Jawar Ben Mbarek, 55 ans, est l’opposant le plus en vue à être interpellé dans le cadre d’une campagne d’arrestations lancée début février en Tunisie dans les milieux politiques et des affaires, sans précédent depuis que le président Saied a accaparé les pouvoirs en juillet 2021. «Il a été arrêté tard dans la nuit (ndlr: de jeudi à vendredi) et nous n’avons pas encore eu accès au dossier d’arrestation,» a indiqué à l’AFP vendredi matin sa sœur, l’avocate Dalila Msaddek.
Leader du mouvement «Citoyens contre le coup d’Etat», Ben Mbarek, est également l’un des principaux dirigeants du Front de salut national (FSN), la principale coalition de l’opposition qui a vu le jour après que Kaiss Saied s’est arrogé les pleins pouvoirs en Tunisie, faisant vaciller la jeune démocratie issue de la première révolte du Printemps arabe en 2011. Figure de la gauche tunisienne, Jawhar Ben Mbarek est un spécialiste en droit constitutionnel et ancien conseiller à la présidence du gouvernement.
Une vingtaine de personnalités ont été arrêtées en Tunisie depuis début février, une campagne décrite par Amnesty International comme une «chasse aux sorcières motivée par des considérations politiques».
L’activiste politique Khayam Turki, l’homme d’affaires Kamel Eltaïef, très introduit dans les milieux politiques, l’ex-ministre Lazhar Akremi, l’ex-responsable au mouvement Ennahdha Abdelhamid Jelassi et le directeur de la radio privée Mosaïque FM Noureddine Boutar ont également été arrêtés.

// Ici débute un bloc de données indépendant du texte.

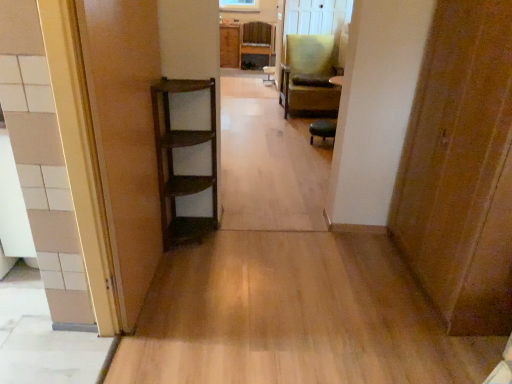
Question: In the image, is wooden chair at center, which appears as the second chair when ordered from the bottom, positioned in front of or behind wooden door at left, the 1th door from the left?

Choices:
 (A) front
 (B) behind

Answer: (B)

Question: Considering the positions of wooden chair at center, which appears as the second chair when ordered from the bottom, and wooden door at left, the second door positioned from the right, in the image, is wooden chair at center, which appears as the second chair when ordered from the bottom, wider or thinner than wooden door at left, the second door positioned from the right,?

Choices:
 (A) wide
 (B) thin

Answer: (A)

Question: Which is farther from the wooden cabinet at center?

Choices:
 (A) wooden door at right, the 2th door viewed from the left
 (B) green fabric chair at center, the first chair from the right
 (C) green leather ottoman at center
 (D) wooden door at left, the 1th door from the left
 (E) wooden chair at center, placed as the 2th chair when sorted from front to back

Answer: (A)

Question: Considering the real-world distances, which object is closest to the wooden chair at center, positioned as the second chair in right-to-left order?

Choices:
 (A) green leather ottoman at center
 (B) green fabric chair at center, the first chair viewed from the front
 (C) wooden door at left, the second door positioned from the right
 (D) wooden door at right, the 2th door viewed from the left
 (E) wooden cabinet at center

Answer: (E)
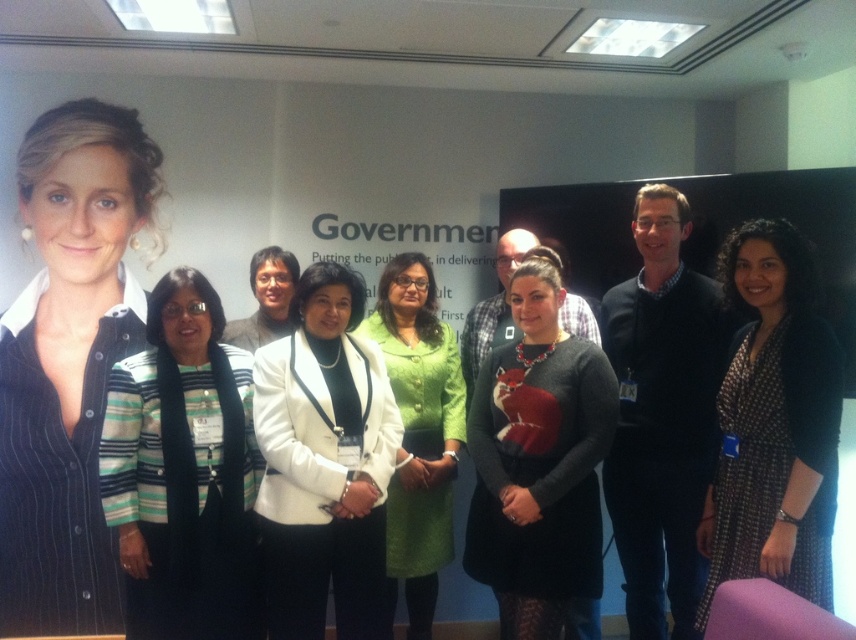
Question: Which of these objects is positioned farthest from the white matte blazer at center?

Choices:
 (A) gray sweater at center
 (B) dark blue sweater at center
 (C) striped wool sweater at center
 (D) black dotted dress at lower right

Answer: (D)

Question: Which object appears farthest from the camera in this image?

Choices:
 (A) gray sweater at center
 (B) green textured skirt at center

Answer: (B)

Question: Can you confirm if striped knit sweater at left is bigger than striped wool sweater at center?

Choices:
 (A) yes
 (B) no

Answer: (A)

Question: Where is striped knit sweater at left located in relation to green textured blazer at center in the image?

Choices:
 (A) above
 (B) below

Answer: (A)

Question: Can you confirm if striped wool sweater at center is positioned above green textured skirt at center?

Choices:
 (A) no
 (B) yes

Answer: (B)

Question: Which of the following is the farthest from the observer?

Choices:
 (A) (7, 500)
 (B) (629, 410)
 (C) (434, 323)
 (D) (137, 586)

Answer: (C)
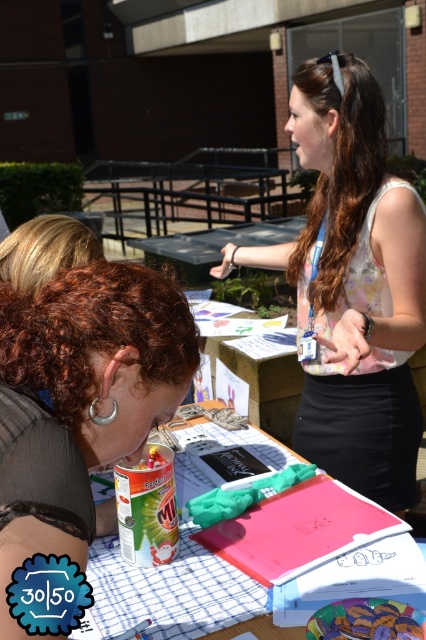
Does pink matte folder at center appear on the right side of matte plastic toy at center?

In fact, pink matte folder at center is to the left of matte plastic toy at center.

From the picture: Does pink matte folder at center have a smaller size compared to matte plastic toy at center?

No, pink matte folder at center is not smaller than matte plastic toy at center.

Is point (282, 461) positioned in front of point (391, 636)?

No, it is behind (391, 636).

This screenshot has height=640, width=426. I want to click on pink matte folder at center, so click(167, 593).

Is curly hair at center shorter than matte plastic toy at center?

In fact, curly hair at center may be taller than matte plastic toy at center.

Based on the photo, can you confirm if curly hair at center is positioned to the right of matte plastic toy at center?

Incorrect, curly hair at center is not on the right side of matte plastic toy at center.

Which is behind, point (86, 266) or point (365, 630)?

The point (86, 266) is more distant.

Find the location of a particular element. The height and width of the screenshot is (640, 426). curly hair at center is located at coordinates (77, 419).

Does floral fabric blouse at center have a lesser width compared to curly hair at center?

Incorrect, floral fabric blouse at center's width is not less than curly hair at center's.

Which is in front, point (353, 268) or point (146, 314)?

Point (146, 314) is in front.

Between point (316, 211) and point (92, 452), which one is positioned behind?

Point (316, 211)

I want to click on floral fabric blouse at center, so click(x=353, y=285).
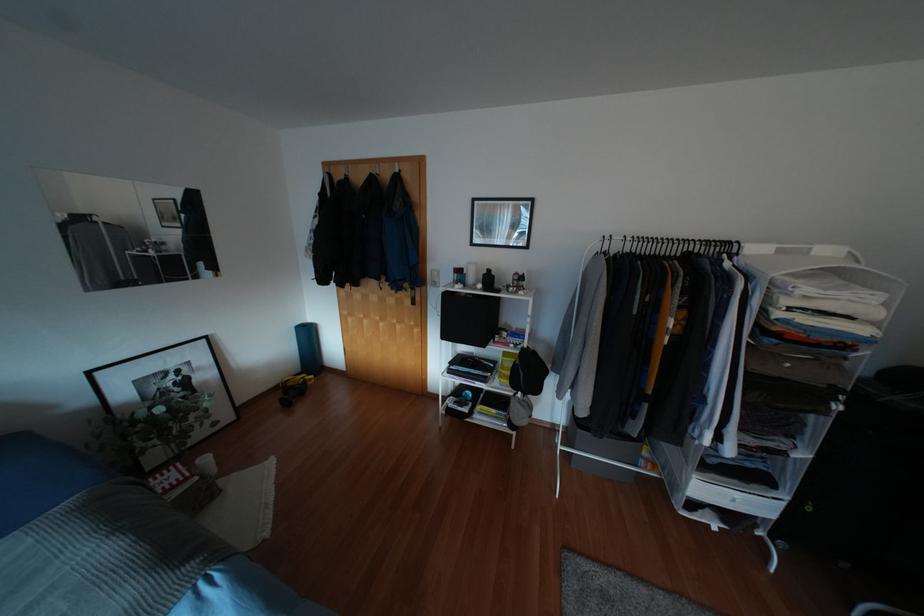
In order to click on metal coat hook in this screenshot , I will do `click(666, 246)`.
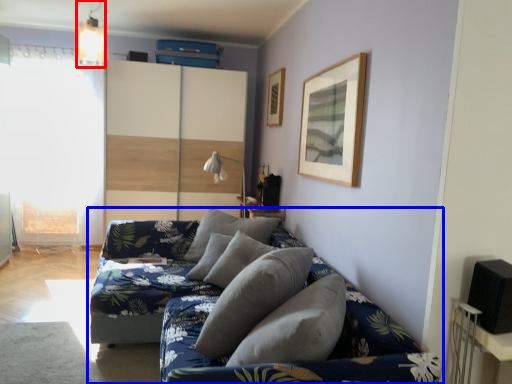
Question: Which object appears closest to the camera in this image, light fixture (highlighted by a red box) or studio couch (highlighted by a blue box)?

Choices:
 (A) light fixture
 (B) studio couch

Answer: (B)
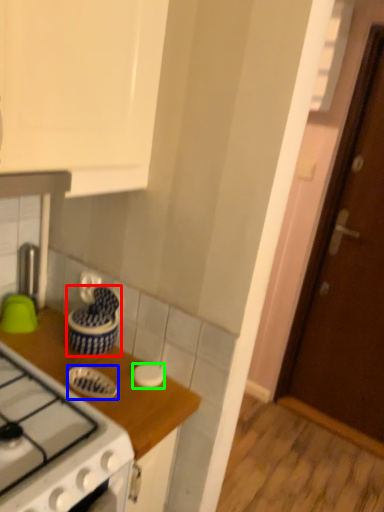
Question: Which is nearer to the kitchen appliance (highlighted by a red box)? kitchen appliance (highlighted by a blue box) or kitchen appliance (highlighted by a green box).

Choices:
 (A) kitchen appliance
 (B) kitchen appliance

Answer: (A)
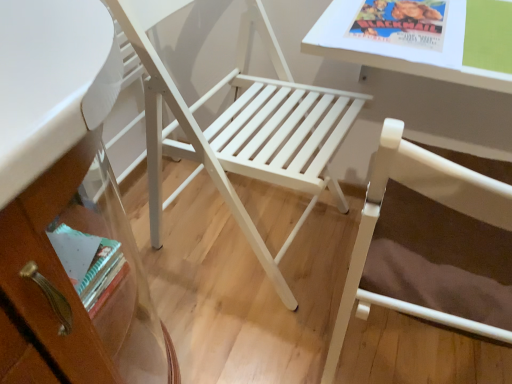
Find the location of a particular element. This screenshot has height=384, width=512. free space in front of white wood chair at center, placed as the first chair when sorted from left to right is located at coordinates (239, 329).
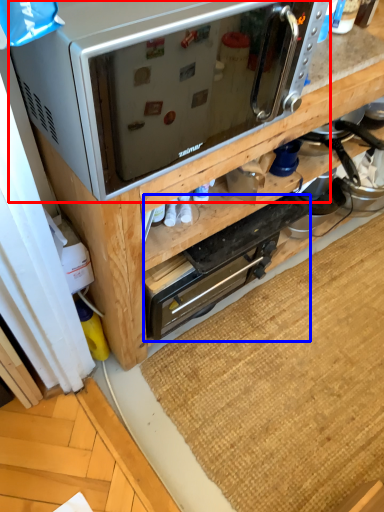
Question: Which of the following is the farthest to the observer, microwave oven (highlighted by a red box) or appliance (highlighted by a blue box)?

Choices:
 (A) microwave oven
 (B) appliance

Answer: (B)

«Le message de ces arrestations est que si vous osez vous exprimer, le président peut vous faire arrêter et vous dénoncer publiquement pendant que ses affidés tentent de constituer un dossier contre vous sur la base des remarques que vous avez faites ou des personnes que vous avez rencontrées», a estimé vendredi dans un communiqué la directrice du bureau de Tunis de Human Rights Watch (HRW), Salsabil Chellali.